シェーグレン症候群に合併した肝機能障害の2例

演者 中川 兼康(国家公務員)
共同演者 坂本 典子(国家公務員共済組合連合会 浜の町病院 肝臓科), 具嶋 敏文(国家公務員共済組合連合会 浜の町病院 肝臓科), 高崎 智子(国家公務員共済組合連合会 浜の町病院 健康科学センター), 相島 慎一(国家公務員共済組合連合会 浜の町病院 病理), 高橋 和弘(国家公務員共済組合連合会 浜の町病院 肝臓科)
抄録 【症例1】 31歳 男性.機会飲酒。

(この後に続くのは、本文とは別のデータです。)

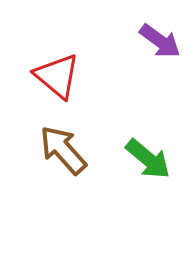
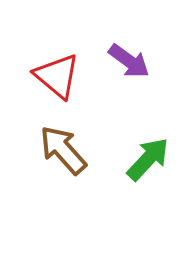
purple arrow: moved 31 px left, 20 px down
green arrow: rotated 87 degrees counterclockwise
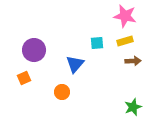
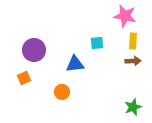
yellow rectangle: moved 8 px right; rotated 70 degrees counterclockwise
blue triangle: rotated 42 degrees clockwise
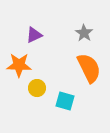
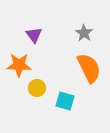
purple triangle: rotated 42 degrees counterclockwise
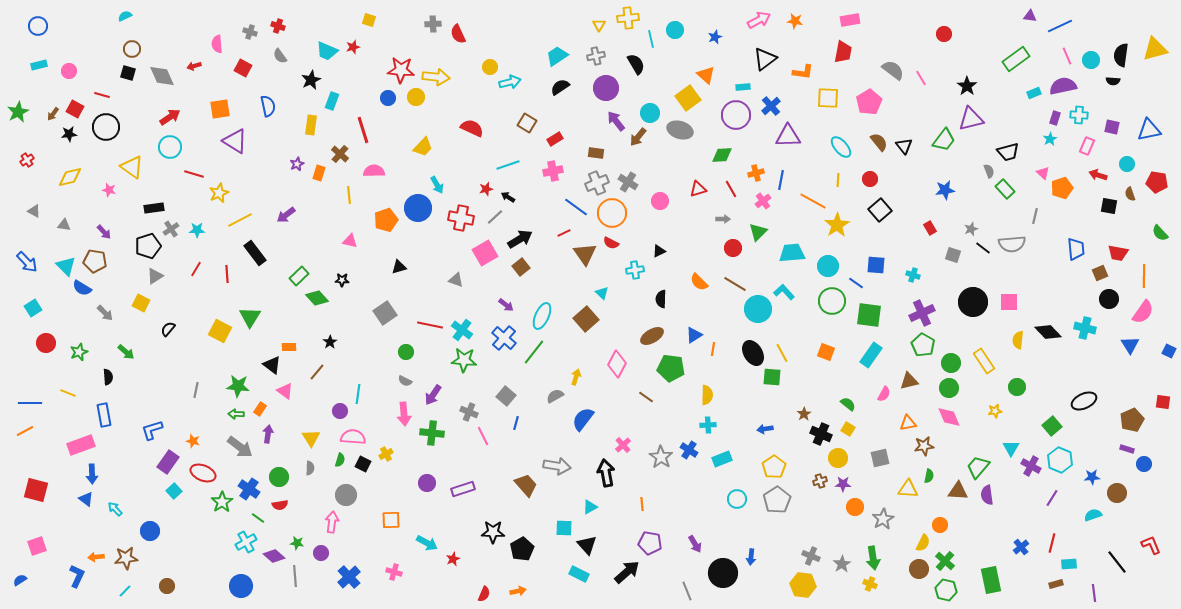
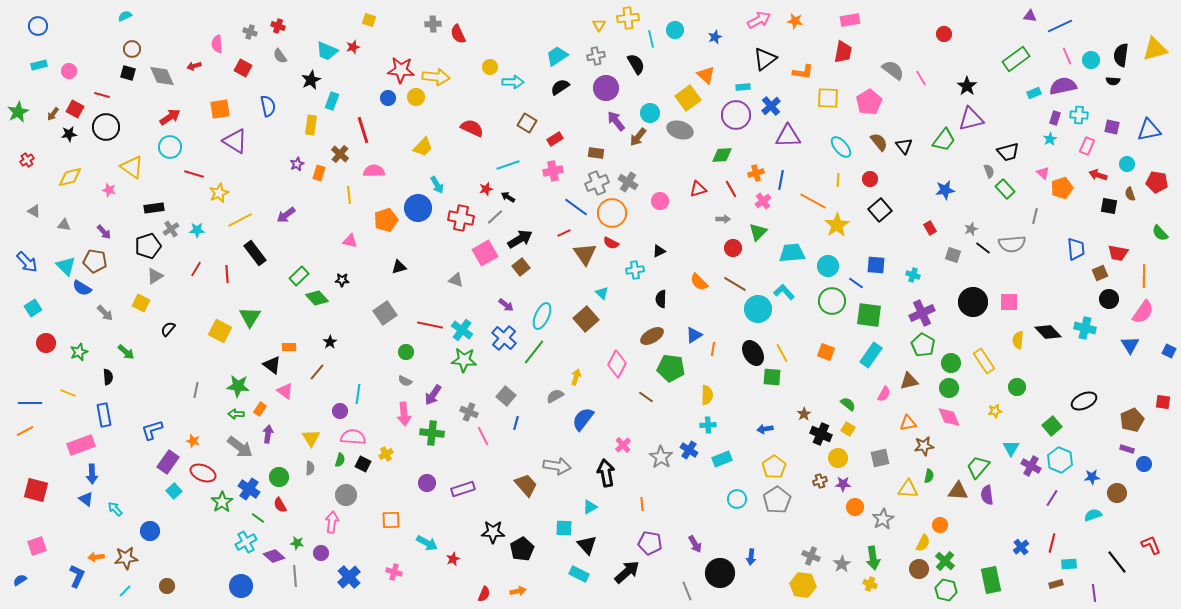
cyan arrow at (510, 82): moved 3 px right; rotated 15 degrees clockwise
red semicircle at (280, 505): rotated 70 degrees clockwise
black circle at (723, 573): moved 3 px left
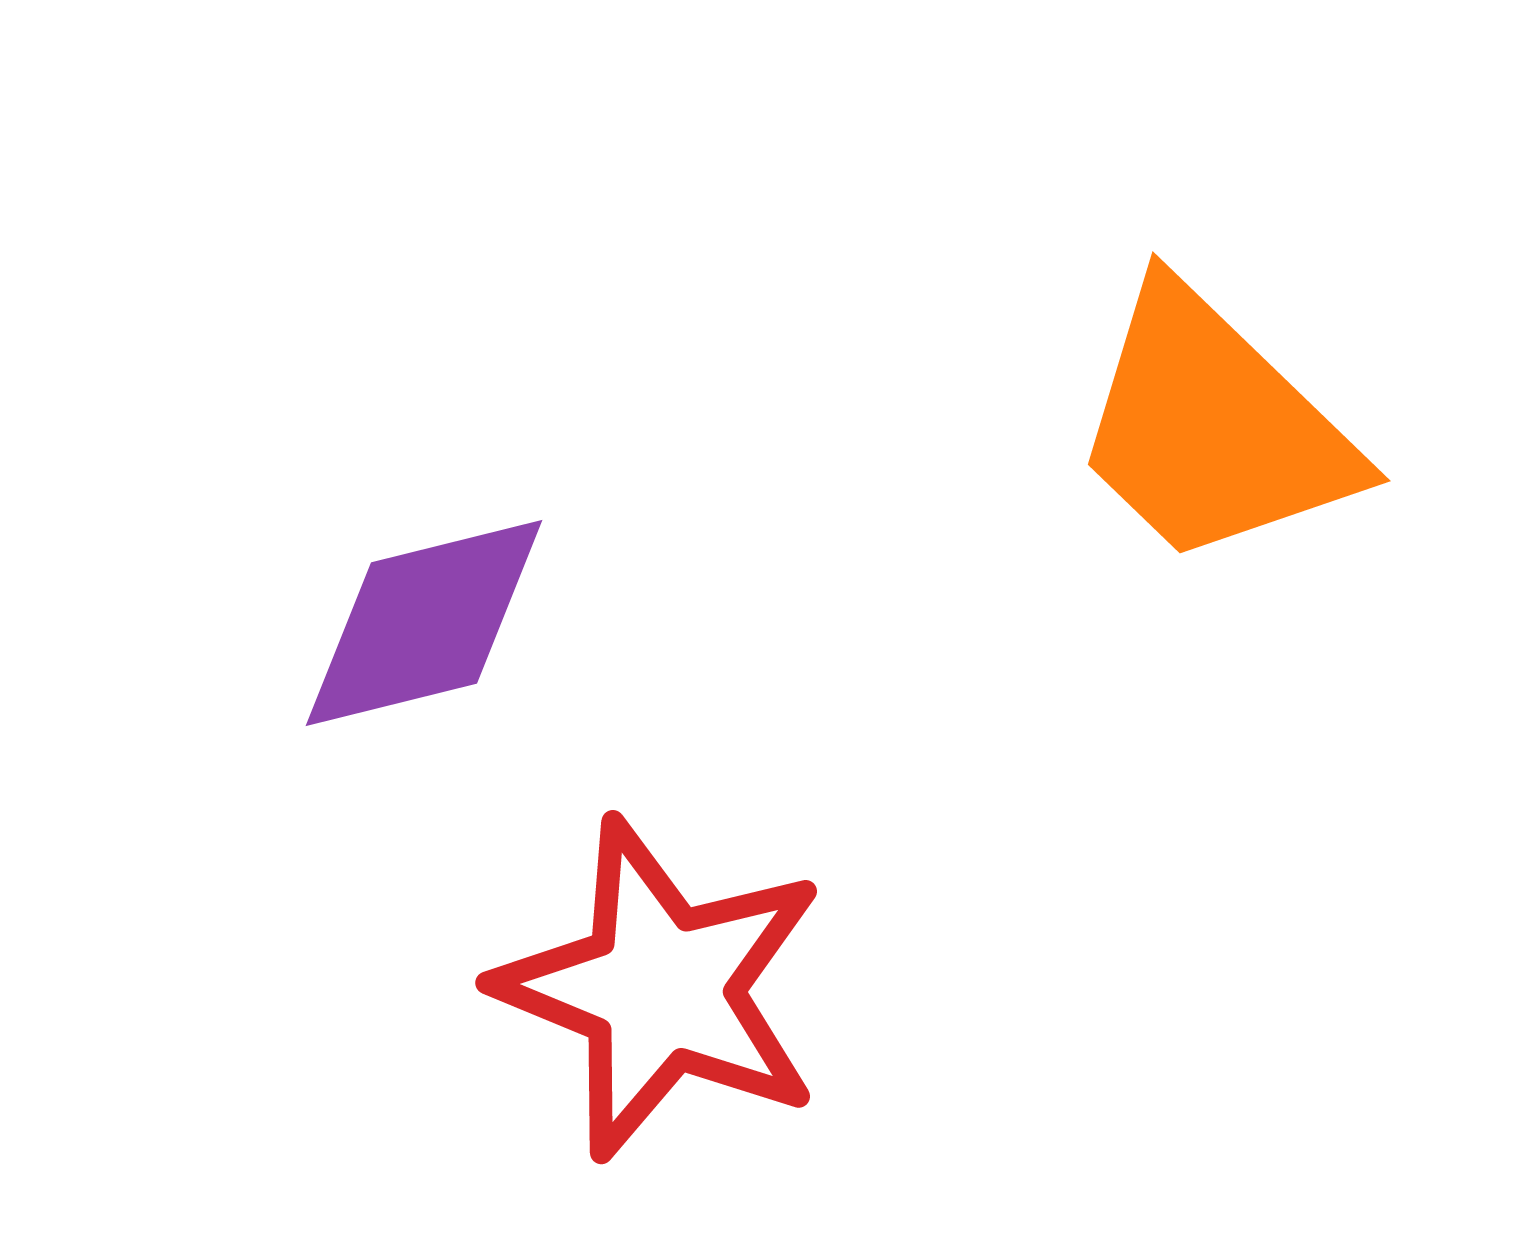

常用薬剤なし.27歳時より体幹、四肢に皮疹の出現、消退を繰り返していた.2002年10月肝機能障害のため入院した.身長 175.8 cm, 体重 104 kg, BMI 33.7, 前胸部・左前腕・左大腿に発赤、掻痒を伴う皮疹を認めた.T.bil 0.42 mg/dl, D-bil 0.18 mg/dl, AST 68 IU/l, ALT 198 IU/l, ALP 231 IU/l, γ-GTP 82 IU/lと肝機能異常を認めた. HBsAg, HCVAbは陰性, IgG 1890 mg/dlと上昇し ,抗核抗体 1280倍, 抗ミトコンドリア抗体 陰性,抗平滑筋抗体 陰性,抗SS-A抗体 420.8 U/ml, 抗SS-B抗体 340.4 U/mlであった.皮膚生検所見および自己抗体よりシェーグレン症候群と診断した.肝生検組織は,非アルコール性脂肪肝炎の所見であった.食事および運動療法で減量したところ,肝機能の改善を認めた.治療の前後でIgGの値は不変であった.
【症例2】 38歳 女性。飲酒歴なし.1999年より特発性血小板減少性紫斑病,2000年よりシェーグレン症候群で通院中.2005年3月肝機能障害で入院した.T.bil 0.64 mg/dl, D-bil 0.22 mg/dl, AST 42 IU/l, ALT 56 IU/l, ALP 354 IU/l, γ-GTP 127 IU/lと肝機能異常を認めた.HBsAg, HCVAbは陰性,IgG 1840 mg/dlと上昇し,抗核抗体 160倍, 抗ミトコンドリア抗体陰性, 抗平滑筋抗体160倍, 抗SS-A抗体 500.0 U/ml以上, 抗SS-B抗体 16.1 U/ml,であった.肝生検所見より自己免疫性肝炎と診断した.ステロイドの投与で肝機能の改善を認め,IgGも低下した.
【考察】 シェーグレン症候群には時に肝機能異常が合併することが報告されている.多くの場合,症例2の自己免疫性肝炎のように自己免疫性肝疾患であることが多く,何らかの免疫学的機序を介し合併した可能性が示唆されている.しかし,まれではあるが症例1の非アルコール性脂肪肝炎のように偶然他の肝疾患を合併する場合もある.シェーグレン症候群では,高γグロブリン血症,抗核抗体陽性等,自己免疫性肝炎同様の血清学的所見を呈するため,肝機能障害の評価は組織を含めた詳細な評価が必要と考えられる.